Left about 8:30 AM and drove through the Green River, Flaming Gorge, Red Canyon, and Ashley National Forest.  We saw five prairie dogs and a fawn.  We visited Dinosaur National Monument in Utah.  I was here when I was a kid and it still looks the same.  We drove through very scenic Ouray, Colorado, and saw a beaver.  We shopped in Silverton and had dinner at the Pickle Barrel (the best restaurant in town).  I had an elk steak and Dottie had an excellent soup and salad.  I ran into a Robert Richardson who owns a shop and graduated from my high school in 1962.  His brother Gary Richardson graduated Bryan Adams High in 1976 and Gary would be at the shop tomorrow.  We left near sundown so we could see some deer in the late evening on the way to Durango.  We saw 10 deer and some had nice racks.  We arrived in Durango at 10 PM and will spend the next two nights in the Strater Hotel ($149).   The hotel is 118 years old.  We were in room 100 and it rated a 100.


The Flaming Gorge


Fawn - Ashley National Forest


Dinosaur National Monument - Dinosaur bones in the rocks ["Look at the bones!...bones of full fifty men lie strewn about its lair"]
 (My grandfather used to say that the scientists spent all day making fake dinosaur bones and putting them in the rocks)


What's the first thing that comes to mind?

Friday July 8

Slept very well.  We got on the 09:45 AM coal-powered nine-hour round-trip steam train to Silverton.  We saw many waterfalls, two deer, and some dirty snow up close.  There is an area where the train is surrounded by rocks.  That is where Robert Redford jumped on the train in "Butch Cassidy and the Sundance Kid."  A train personnel said "Ladies, that is as close as you will ever get to Robert Redford."  The train spews a lot of soot and embers.  We were covered in it and we were in the last car.  You had to wear sunglasses or you would get embers in your eyes.  The cost was $62 a person.  There is a steam train in Texas from Rusk to Palestine that is an hour and a half and $14 a person.

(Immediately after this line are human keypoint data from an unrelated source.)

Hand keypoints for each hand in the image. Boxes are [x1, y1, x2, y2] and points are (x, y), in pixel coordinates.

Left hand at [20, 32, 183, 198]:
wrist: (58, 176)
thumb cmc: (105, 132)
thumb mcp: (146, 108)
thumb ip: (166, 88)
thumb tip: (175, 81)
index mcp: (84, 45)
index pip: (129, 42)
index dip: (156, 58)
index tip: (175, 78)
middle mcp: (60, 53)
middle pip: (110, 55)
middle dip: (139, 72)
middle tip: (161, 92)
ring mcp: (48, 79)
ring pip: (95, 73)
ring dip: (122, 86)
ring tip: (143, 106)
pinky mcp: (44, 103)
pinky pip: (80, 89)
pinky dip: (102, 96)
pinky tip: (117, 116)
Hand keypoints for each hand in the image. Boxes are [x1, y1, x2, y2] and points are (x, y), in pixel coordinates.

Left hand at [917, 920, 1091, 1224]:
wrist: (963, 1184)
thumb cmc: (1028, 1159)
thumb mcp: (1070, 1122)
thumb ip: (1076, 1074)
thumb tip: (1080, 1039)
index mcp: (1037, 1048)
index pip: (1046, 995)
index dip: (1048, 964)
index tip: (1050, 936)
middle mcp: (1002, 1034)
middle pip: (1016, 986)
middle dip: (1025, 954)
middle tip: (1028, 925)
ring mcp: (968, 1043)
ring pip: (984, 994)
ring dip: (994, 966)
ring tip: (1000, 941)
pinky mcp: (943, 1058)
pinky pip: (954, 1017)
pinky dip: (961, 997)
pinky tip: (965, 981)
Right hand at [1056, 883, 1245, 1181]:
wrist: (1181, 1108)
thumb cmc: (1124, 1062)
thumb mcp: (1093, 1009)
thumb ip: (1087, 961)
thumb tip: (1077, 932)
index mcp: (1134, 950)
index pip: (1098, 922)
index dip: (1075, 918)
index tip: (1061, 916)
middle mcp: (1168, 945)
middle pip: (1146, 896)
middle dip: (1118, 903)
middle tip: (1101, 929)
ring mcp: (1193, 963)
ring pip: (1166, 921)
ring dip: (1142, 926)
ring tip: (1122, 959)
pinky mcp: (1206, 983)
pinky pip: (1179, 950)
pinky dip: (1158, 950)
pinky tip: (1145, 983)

On the train we meet the Reynolds family (Steve Reynolds, Cindy Reynolds, and Alison Reynolds) from Houston.  Cindy has an apparel design company called Blue Water Clothing.

We had burgers at the Pickle Barrel.  We bought some jewelry in Gary Richardson's store called the "Enameling Shop."  He gave me the "Bryan Adams" discount which was close to 70%.  I remembered him but he did not remember me.  He was shy then and still is.

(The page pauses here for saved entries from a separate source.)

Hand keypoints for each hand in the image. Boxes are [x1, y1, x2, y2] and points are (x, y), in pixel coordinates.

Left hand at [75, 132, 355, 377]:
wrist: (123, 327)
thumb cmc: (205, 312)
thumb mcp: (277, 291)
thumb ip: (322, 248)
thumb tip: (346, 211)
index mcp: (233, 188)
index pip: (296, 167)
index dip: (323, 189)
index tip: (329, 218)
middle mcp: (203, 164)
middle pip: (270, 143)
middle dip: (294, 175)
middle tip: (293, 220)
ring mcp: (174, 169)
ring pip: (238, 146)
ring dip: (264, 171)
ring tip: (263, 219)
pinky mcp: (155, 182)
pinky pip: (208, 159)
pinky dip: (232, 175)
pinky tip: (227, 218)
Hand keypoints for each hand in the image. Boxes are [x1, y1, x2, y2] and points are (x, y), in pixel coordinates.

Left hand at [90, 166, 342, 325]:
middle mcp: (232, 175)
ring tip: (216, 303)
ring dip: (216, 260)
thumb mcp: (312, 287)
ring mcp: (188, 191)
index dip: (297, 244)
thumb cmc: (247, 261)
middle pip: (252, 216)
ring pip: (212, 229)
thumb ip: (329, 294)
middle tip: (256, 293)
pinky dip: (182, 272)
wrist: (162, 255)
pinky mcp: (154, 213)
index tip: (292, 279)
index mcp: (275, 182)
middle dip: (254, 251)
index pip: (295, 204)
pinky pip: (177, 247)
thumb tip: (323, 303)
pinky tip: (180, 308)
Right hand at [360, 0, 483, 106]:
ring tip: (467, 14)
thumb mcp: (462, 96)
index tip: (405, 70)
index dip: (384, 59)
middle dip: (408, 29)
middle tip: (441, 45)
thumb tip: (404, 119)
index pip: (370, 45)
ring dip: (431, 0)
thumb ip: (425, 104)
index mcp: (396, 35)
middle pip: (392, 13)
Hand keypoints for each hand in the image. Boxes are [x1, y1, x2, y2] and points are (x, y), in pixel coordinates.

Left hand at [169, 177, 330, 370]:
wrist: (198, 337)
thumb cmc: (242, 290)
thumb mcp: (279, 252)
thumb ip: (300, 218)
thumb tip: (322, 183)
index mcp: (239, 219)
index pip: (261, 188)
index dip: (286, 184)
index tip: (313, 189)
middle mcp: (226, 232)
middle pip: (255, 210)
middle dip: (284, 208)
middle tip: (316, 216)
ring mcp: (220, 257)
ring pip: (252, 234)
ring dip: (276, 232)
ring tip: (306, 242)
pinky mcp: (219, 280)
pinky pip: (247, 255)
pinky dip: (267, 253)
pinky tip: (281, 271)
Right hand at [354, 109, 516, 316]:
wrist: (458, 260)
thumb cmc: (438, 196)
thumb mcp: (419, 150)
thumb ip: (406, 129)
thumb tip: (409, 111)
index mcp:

The wildflowers were in full bloom in all three states including Silvery and Silky Lupines (bluebonnets), Daises, Common and Wyoming Paintbrush, Yellow Sweet Clover, Western Blue Flax, Scarlet Globemallow, Meadow Salsify, Yellow Pond Lily, Harebell, Western Fringed Gentian, Sticky Geranium, Blue Penstemon, and Columbine (state flower of Colorado).

We both had grilled Rocky Mountain Trout at The Palace in Durango and shopped some more.  We sure did shop a lot.


Steam train -
www.durangotrain.com


Silverton jail - "I ate his liver with some fava beans and a nice Chianti"


Scarlet Globemallow


Harebell


Meadow Salsify


Lupines


Columbine

Saturday July 9

We left Durango about 9:30 AM.  We wanted to drive 25 miles up to Durango Ski Basin (the old Purgatory ski area) and shop.  I have never been to a ski basin in the summertime.  We also wanted to drive 36 miles in the other direction to Mesa Verde and visit the Indian ruins.  Basically, we were tired and decided to do those on another trip.  We were ready to get home. 

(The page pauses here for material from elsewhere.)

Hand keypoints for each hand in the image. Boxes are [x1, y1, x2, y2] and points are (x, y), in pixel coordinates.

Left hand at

Had lunch at Tomasita's (very spicy food) in downtown Santa Fe and shopped The Plaza.

Did we buy anything on this trip?  We bought a lot of clothes, books, jewelry, and souvenir spoons.  Did I mention clothes?

We spent the night in Clarendon, Texas, at the Best Western ($102).


The Strater Hotel - Durango, Colorado


Room 100

Sunday July 10

Arrived home about 2:30 PM.

I took around 500 digital photographs and drove over 3,800 miles.